Sunday, November 21, 2010

Remembering

I have the privilege of preaching next weekend as we kick off the Advent season. We are starting off talking about hope and the gift of fulfilled promises. As I have been contemplating the message and what God wants me to communicate, I have been reminded of the necessity to remember where we have been in the past to see hope for the future.

As I have been reading and researching, I came across Elie Wiesel's lecture that he gave in 1986 when he received the Nobel Peace Prize. Having survived the Nazi concentration camps, Wiesel had quite a story. It was difficult, he said, to conceive of Auschwitz with God and equally difficult to conceive of it without God. He said that they could have forgotten the past, but that was not an option. He said:


Remembering is a noble and necessary act. The call of memory, the call to memory, reaches us from the very dawn of history. No commandment figures so frequently, so insistently, in the Bible. It is incumbent upon us to remember the good we have received, and the evil we have suffered. New Year's Day, Rosh Hashana, is also called Yom Hazikaron, the day of memory. On that day, the day of universal judgment, man appeals to God to remember: our salvation depends on it. If God wishes to remember our suffering, all will be well; if He refuses, all will be lost. Thus, the rejection of memory becomes a divine curse, one that would doom us to repeat past disasters, past wars.

Now, I have not had near the experience that Wiesel did. I cannot even imagine the horrors that he and so many others experienced at the hands of merciless human beings. I am grateful though for the insight that he has, for having gone through what he did and sharing it with others. My difficulties seem so small in comparison, yet my difficulties have shaped me to be who I am.


I was remembering back to when my oldest son was just born. His bilirubin numbers were low and he looked a little jaundiced, so we had to get a bilirubin light for him to "cook" under. He remained under the light for a good portion of the day. As new parents, we were unable to pick up and hold our new son, except to change him or feed him. As my wife and I stood there with our days-old infant and our days-old experience of parenting, we held each other and cried. Everything was new to us and this seemed far from normal. How could we get through this?

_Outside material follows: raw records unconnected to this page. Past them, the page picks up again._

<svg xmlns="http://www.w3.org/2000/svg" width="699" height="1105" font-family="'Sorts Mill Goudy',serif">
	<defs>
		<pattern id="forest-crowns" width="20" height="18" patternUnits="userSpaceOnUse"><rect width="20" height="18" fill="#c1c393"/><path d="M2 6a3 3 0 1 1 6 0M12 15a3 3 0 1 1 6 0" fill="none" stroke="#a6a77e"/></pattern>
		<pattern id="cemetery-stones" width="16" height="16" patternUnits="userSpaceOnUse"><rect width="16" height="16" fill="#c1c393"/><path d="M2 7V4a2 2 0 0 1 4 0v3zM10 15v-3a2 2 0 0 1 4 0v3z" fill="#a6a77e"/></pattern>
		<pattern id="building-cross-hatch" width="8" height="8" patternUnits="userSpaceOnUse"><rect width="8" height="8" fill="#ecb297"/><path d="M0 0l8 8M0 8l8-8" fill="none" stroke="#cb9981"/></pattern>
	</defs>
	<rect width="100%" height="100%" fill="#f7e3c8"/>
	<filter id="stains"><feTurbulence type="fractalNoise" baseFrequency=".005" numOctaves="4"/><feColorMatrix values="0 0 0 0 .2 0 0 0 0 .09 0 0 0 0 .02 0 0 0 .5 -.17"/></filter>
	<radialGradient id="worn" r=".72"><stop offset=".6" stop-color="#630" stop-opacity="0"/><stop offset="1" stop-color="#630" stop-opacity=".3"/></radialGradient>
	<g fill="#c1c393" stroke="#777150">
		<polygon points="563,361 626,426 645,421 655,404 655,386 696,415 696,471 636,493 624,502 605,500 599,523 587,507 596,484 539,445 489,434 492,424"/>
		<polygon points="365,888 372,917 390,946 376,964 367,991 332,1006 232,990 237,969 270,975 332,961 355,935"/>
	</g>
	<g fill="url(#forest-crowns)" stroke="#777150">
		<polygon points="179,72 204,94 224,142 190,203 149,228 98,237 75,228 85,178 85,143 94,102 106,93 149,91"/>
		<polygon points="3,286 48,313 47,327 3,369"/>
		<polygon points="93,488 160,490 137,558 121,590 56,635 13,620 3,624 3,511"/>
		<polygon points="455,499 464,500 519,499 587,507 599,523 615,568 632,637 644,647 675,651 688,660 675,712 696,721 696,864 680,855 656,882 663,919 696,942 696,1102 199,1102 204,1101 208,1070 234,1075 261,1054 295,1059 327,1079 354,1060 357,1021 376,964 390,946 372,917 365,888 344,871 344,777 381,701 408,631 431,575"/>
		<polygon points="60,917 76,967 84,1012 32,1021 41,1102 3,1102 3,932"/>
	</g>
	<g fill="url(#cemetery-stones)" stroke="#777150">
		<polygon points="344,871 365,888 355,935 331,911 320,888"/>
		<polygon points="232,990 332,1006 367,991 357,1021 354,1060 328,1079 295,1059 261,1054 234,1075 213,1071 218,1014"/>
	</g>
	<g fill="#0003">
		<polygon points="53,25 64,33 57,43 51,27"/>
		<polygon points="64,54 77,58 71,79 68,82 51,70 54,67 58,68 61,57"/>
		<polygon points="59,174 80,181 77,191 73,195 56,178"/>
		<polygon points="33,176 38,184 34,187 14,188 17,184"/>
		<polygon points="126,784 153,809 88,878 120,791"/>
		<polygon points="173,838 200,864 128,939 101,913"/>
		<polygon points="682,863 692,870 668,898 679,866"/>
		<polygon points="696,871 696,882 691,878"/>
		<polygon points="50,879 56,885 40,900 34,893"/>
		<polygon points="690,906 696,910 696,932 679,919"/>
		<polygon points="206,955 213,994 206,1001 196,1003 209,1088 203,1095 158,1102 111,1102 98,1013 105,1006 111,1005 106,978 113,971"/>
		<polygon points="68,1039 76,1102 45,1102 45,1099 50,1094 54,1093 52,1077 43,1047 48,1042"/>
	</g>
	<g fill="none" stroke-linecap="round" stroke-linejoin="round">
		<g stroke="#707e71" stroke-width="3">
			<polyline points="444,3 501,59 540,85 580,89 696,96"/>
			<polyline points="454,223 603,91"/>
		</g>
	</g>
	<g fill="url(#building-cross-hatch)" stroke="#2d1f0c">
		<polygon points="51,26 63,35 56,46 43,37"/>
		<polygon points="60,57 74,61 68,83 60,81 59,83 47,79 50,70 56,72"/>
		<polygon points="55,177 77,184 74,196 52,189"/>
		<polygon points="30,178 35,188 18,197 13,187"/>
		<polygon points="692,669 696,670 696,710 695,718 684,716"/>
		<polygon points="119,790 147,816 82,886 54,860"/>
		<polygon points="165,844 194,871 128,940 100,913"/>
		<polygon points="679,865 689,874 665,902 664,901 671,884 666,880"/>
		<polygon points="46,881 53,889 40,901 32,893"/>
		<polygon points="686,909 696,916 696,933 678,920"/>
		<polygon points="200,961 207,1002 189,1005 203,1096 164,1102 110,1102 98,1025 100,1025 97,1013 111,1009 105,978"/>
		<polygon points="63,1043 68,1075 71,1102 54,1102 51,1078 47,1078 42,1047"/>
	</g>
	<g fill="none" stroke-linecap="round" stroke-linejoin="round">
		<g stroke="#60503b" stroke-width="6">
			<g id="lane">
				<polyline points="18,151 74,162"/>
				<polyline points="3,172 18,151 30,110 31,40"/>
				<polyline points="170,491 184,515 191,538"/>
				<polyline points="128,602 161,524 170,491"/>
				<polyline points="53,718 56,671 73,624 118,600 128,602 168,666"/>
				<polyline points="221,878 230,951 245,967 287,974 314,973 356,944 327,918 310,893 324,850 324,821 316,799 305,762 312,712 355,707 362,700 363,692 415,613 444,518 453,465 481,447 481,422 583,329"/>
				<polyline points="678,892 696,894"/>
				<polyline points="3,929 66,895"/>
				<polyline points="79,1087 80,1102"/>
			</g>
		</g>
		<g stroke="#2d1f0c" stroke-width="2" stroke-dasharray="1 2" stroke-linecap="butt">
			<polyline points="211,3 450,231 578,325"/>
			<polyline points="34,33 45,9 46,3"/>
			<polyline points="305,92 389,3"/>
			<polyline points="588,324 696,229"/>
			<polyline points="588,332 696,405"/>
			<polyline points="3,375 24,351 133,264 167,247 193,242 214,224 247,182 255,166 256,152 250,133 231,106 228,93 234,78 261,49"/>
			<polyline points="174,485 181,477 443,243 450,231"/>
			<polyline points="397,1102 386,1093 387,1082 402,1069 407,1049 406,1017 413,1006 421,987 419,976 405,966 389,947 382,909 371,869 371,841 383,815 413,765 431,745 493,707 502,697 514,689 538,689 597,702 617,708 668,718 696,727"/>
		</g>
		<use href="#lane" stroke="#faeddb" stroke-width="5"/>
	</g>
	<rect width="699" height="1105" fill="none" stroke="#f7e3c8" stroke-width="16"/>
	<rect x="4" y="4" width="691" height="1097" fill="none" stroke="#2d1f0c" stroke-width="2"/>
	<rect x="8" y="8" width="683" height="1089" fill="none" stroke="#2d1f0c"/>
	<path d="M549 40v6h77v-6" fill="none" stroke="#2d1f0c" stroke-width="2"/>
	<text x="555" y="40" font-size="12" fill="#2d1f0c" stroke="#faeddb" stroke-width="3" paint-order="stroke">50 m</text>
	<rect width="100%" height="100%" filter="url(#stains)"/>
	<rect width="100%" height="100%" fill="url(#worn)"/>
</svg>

Of course, hundreds of thousands of parents had experienced situations with their newborns that were far worse than ours were, but we had not had those experiences. Although we knew that there were many who had experiences that were far more severe and extreme than our own, in the midst of experience, it's hard to get that kind of perspective. All that we knew was what we were experiencing at that moment. We held on to each other, to our faith, and finally, to the assurances of people who had walked this road before us, that everything was going to be fine.

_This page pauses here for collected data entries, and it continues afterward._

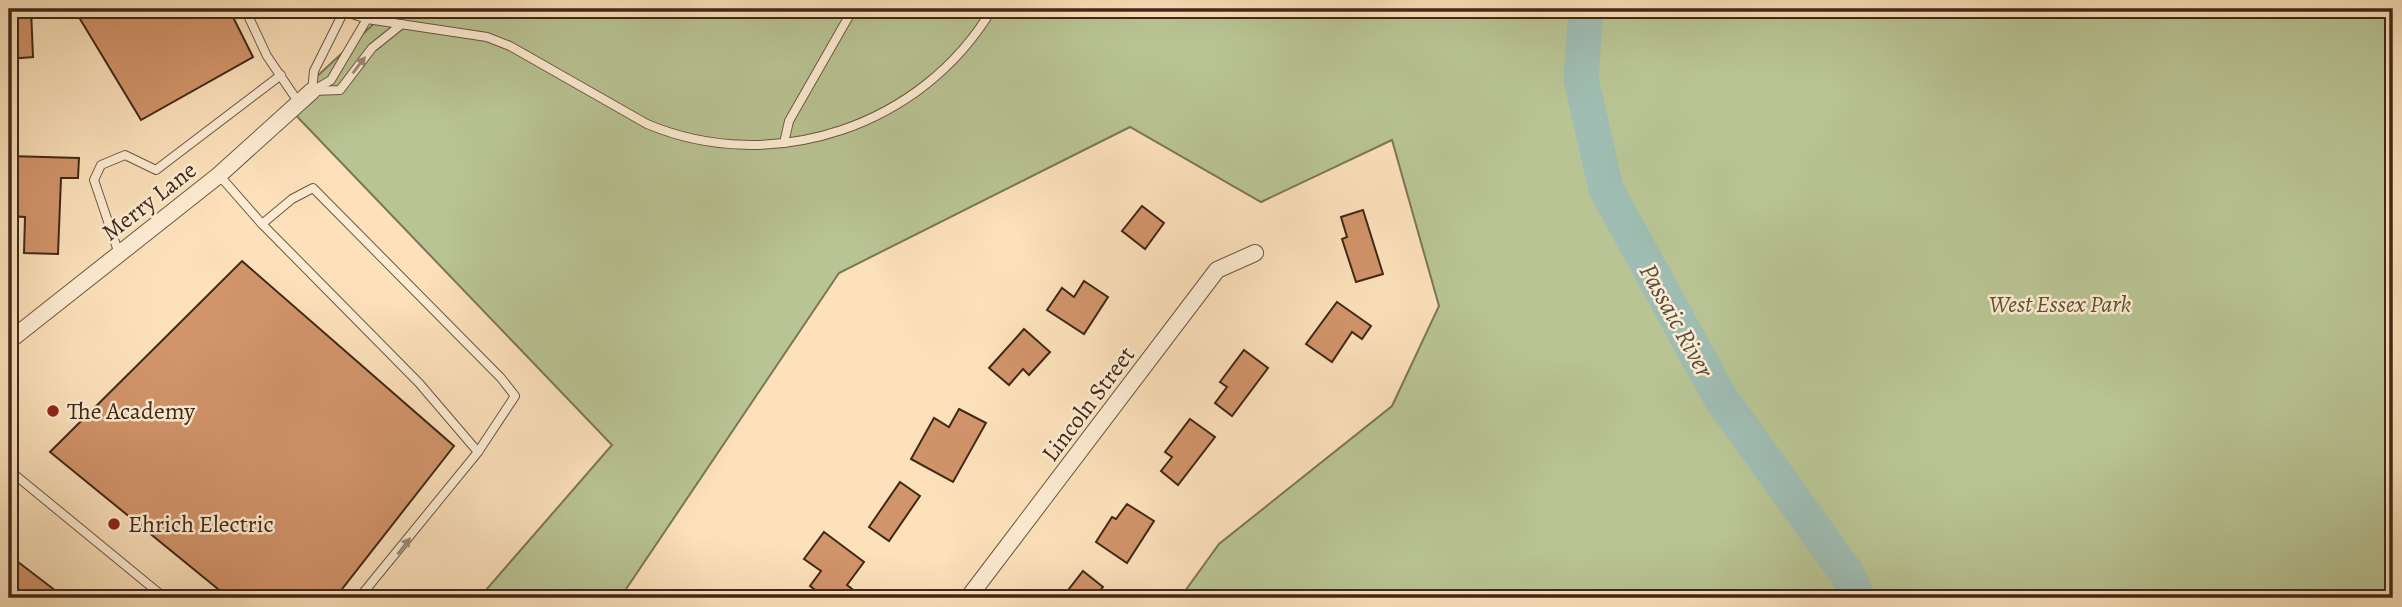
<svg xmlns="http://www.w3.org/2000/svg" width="2402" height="607" viewBox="0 0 2402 607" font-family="Alegreya,serif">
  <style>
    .green { fill: #b9c494; stroke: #7c7656; stroke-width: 2 }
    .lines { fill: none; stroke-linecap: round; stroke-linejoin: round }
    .river { stroke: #9fbdb3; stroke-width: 35 }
    .building { fill: #d2946a; stroke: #402817; stroke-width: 2 }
    .service-casing { stroke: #6f5640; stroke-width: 10 }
    .minor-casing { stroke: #6f5640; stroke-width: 18 }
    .service { stroke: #fdecd3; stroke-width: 8 }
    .minor { stroke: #fdecd3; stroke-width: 16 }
    .oneway { fill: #9e8a75 }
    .poi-dot { fill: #8f2418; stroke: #fdecd3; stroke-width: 2.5 }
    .labels { text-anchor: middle; stroke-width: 5; stroke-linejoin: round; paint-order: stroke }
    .street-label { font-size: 24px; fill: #402817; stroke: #fdecd3 }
    .park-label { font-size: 24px; font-style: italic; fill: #5e4f36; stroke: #fdecd3 }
    .poi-label { font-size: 24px; fill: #402817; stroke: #fdecd3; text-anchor: start }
    .water-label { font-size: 26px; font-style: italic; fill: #584d3e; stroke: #fdecd3 }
  </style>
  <rect width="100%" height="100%" fill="#fce1bb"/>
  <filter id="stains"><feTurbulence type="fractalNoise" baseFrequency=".00286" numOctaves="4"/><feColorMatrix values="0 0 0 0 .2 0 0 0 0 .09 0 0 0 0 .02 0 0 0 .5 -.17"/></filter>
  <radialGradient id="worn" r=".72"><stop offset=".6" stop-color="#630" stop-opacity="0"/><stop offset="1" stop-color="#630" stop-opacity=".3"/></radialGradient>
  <path class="green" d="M382 9H2393V598H1180L1219 544 1392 406 1439 306 1392 140 1261 202 1130 127 839 273 620 598H479L612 445 286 105 380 18Z"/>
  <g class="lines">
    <path class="river" d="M1586 9 1581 79 1606 189 1720 397 1847 574 1858 598"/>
  </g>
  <g class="building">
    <path d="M9 9H31L33 57 9 59Z"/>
    <path d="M74 9H229L253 57 141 120Z"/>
    <path d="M9 156 79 158 78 178H61L58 254 24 253 25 217 9 216Z"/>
    <path d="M1142 206 1164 223 1145 249 1122 231Z"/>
    <path d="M1363 210 1383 274 1356 282 1342 239 1347 237 1341 217Z"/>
    <path d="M242 261 454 446 335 598H229L50 452Z"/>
    <path d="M1084 281 1108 297 1084 334 1047 310 1062 288 1074 297Z"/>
    <path d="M1337 302 1371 326 1362 339 1352 332 1332 362 1306 344Z"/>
    <path d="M1024 329 1050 352 1029 375 1023 369 1009 385 989 368Z"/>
    <path d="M1244 350 1268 368 1232 416 1215 403 1227 387 1220 382Z"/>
    <path d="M959 409 986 423 953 482 911 459 934 418 949 427Z"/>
    <path d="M1190 419 1215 437 1178 485 1161 471 1172 457 1165 452Z"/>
    <path d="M900 482 920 496 889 541 869 527Z"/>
    <path d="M1127 504 1154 521 1127 563 1096 542 1112 517 1116 519Z"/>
    <path d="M824 532 864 562 847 585 856 592 852 598H826L810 586 821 571 804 559Z"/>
    <path d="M9 555 65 598H9Z"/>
    <path d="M1083 571 1103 587 1094 598H1062Z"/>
  </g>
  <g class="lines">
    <g class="service-casing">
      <g id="service">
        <path d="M245 9 267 56 299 103"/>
        <path d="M337 9 367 19 487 37 510 46 647 124C773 177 923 126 992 9"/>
        <path d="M314 90 331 80 367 19"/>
        <path d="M312 91 340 90 372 48 402 24"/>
        <path d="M312 91 314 71 343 13"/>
        <path d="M784 143 789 121 853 9"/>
        <path d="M219 175 262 224 292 199 313 188 501 378 515 396 478 452 359 598"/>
        <path d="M262 224 419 383 478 452"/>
        <path d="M119 254 94 180 101 165 125 155 156 170 281 75"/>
        <path d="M9 470 165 598"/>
      </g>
    </g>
    <g class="minor-casing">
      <g id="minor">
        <path d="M9 341 219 175 312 91"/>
        <path d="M968 598 1217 270 1255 253"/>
      </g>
    </g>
    <use href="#service" class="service"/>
    <use href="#minor" class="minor"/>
  </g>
  <defs><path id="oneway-solid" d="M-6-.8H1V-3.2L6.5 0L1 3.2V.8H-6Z" transform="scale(1.75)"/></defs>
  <g class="oneway">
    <use href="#oneway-solid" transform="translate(359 65) rotate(-53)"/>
    <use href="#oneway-solid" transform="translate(404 546) rotate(-52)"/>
  </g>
  <g class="poi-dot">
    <circle cx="53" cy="411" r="7"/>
    <circle cx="114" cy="524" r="7"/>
  </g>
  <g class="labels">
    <g class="street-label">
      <text transform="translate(149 201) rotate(-38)" y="8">Merry Lane</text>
      <text transform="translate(1088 404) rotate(-53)" y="8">Lincoln Street</text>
    </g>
    <g class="park-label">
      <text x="2060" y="312">West Essex Park</text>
    </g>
    <g class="poi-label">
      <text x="67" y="419">The Academy</text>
      <text x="128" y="532">Ehrich Electric</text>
    </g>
    <g class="water-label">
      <text transform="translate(1677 320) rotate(61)" y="9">Passaic River</text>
    </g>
  </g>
  <rect width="2402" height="607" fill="none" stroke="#fce1bb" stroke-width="35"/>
  <rect x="10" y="10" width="2381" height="586" fill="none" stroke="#402817" stroke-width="3.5"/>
  <rect x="18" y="18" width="2367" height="572" fill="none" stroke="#402817" stroke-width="2"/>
  <rect width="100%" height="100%" filter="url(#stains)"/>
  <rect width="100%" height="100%" fill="url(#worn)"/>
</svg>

I wonder what we would have done had we not had the luxury of people who had walked the same path who were willing to share in our journey. Part of our maneuvering through these "rough" waters was through the remembering of friends and family who had stood where we stood. We learned the importance of community and sharing life together, but we also learned the importance of listening to the experience of others. We also counted ourselves fortunate and blessed for the fairly minor issue that our newborn was experiencing, much more minor than what some of our friends and family had experienced with their own little ones.

As we look into this Advent season, the season of waiting and expecting the coming Messiah, are we remembering what God has done in the past? Do we see his provision and faithfulness? Do we realize, in the midst of dark days, that others have negotiated these waters before us and survived? God's word through the prophets to the exiles was of hope, of a future, of redemption. May we never forget that God has made a way for our redemption, are we willing to receive it? We have a hope, we have a future, if we rest in the One who has provided us with the means to redemption, for us and the world.